Since its opening in 1979, University Hospital in Newark has evolved into a healthcare facility serving large numbers of Newark residents , including more than 83,000 emergency room visits and nearly 16,000 in-person stays in 2002 alone.

However, the installation has not grown a bit.

On Wednesday morning in Newark, Lt. Gov. Sheila Oliver, the executive director of Shereef Elnahal University Hospital and a host of other area and health care officials will argue that the state must approve a $ 500,000 budget line that will produce a study examining the need for a new facility.

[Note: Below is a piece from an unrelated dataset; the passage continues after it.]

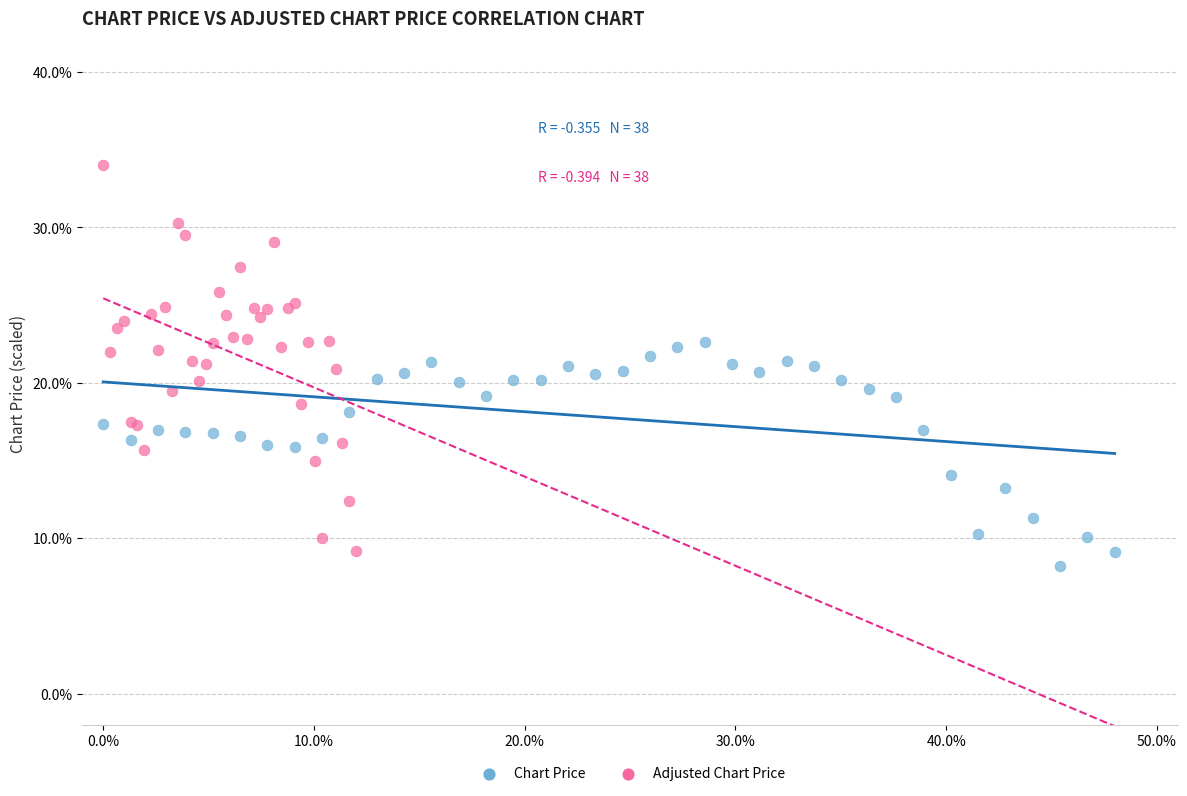

Which series has the largest Y range (max minus min)?

Adjusted Chart Price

Shereef Elnahal. (File photo)

Elnahal said the study is justified, as is a new installation.

Elnahal said the 519-bed hospital is struggling to meet the growing needs of the community it serves. In addition to emergency room visits and in-person stays, the facility had just under 200,000 outpatient clinic visits and delivered 1,318 babies last year.

As a Level 1 Trauma Center for Northern New Jersey, Elnahal said the institution would benefit from an expanded capacity to provide comprehensive care for critically injured and life-threatening individuals. And a new University Hospital facility would also allow the institution to better fulfill its mission as the premier teaching hospital for Rutgers New Jersey School of Medicine, allowing it to be a regional resource for advanced services in many medical specialties, he said.

"Since the Newark Accords were signed, the University Hospital has been delivering for Newark and Essex counties first and foremost," Elnahal said. “With our community's growing primary care needs, lessons learned from the COVID-19 pandemic, an incipient post-pandemic mental health crisis, and the community's demand for more comprehensive and specialized care, our current facilities are poised. to explode.

"A new and modern facility will allow us to meet and exceed these needs, in our quest to build a modern and thriving biomedical campus."

It is estimated that the facility is already facing a significant capital investment need – in the range of nearly $ 250 million over five years – that will not produce any tangible improvement in facilities or health outcomes.

Elnahal said that any money spent should make a difference.

"We have also proven to be worthy of these investments," he said. "With remarkable improvements in quality, financial performance, regulatory compliance, and near-universal achievement of all tasks assigned to us in the 2018 Governor's Monitor Report, we are poised to design and execute on a new campus for the community we serve. "

Oliver and Elnahal will be joined by Rutgers Chancellor for Biomedical and Health Sciences Brian Strom, Newark Mayor Ras Baraka, Essex County Executive Joseph DiVincenzo Jr., and State Senator Teresa Ruiz (D-Newark).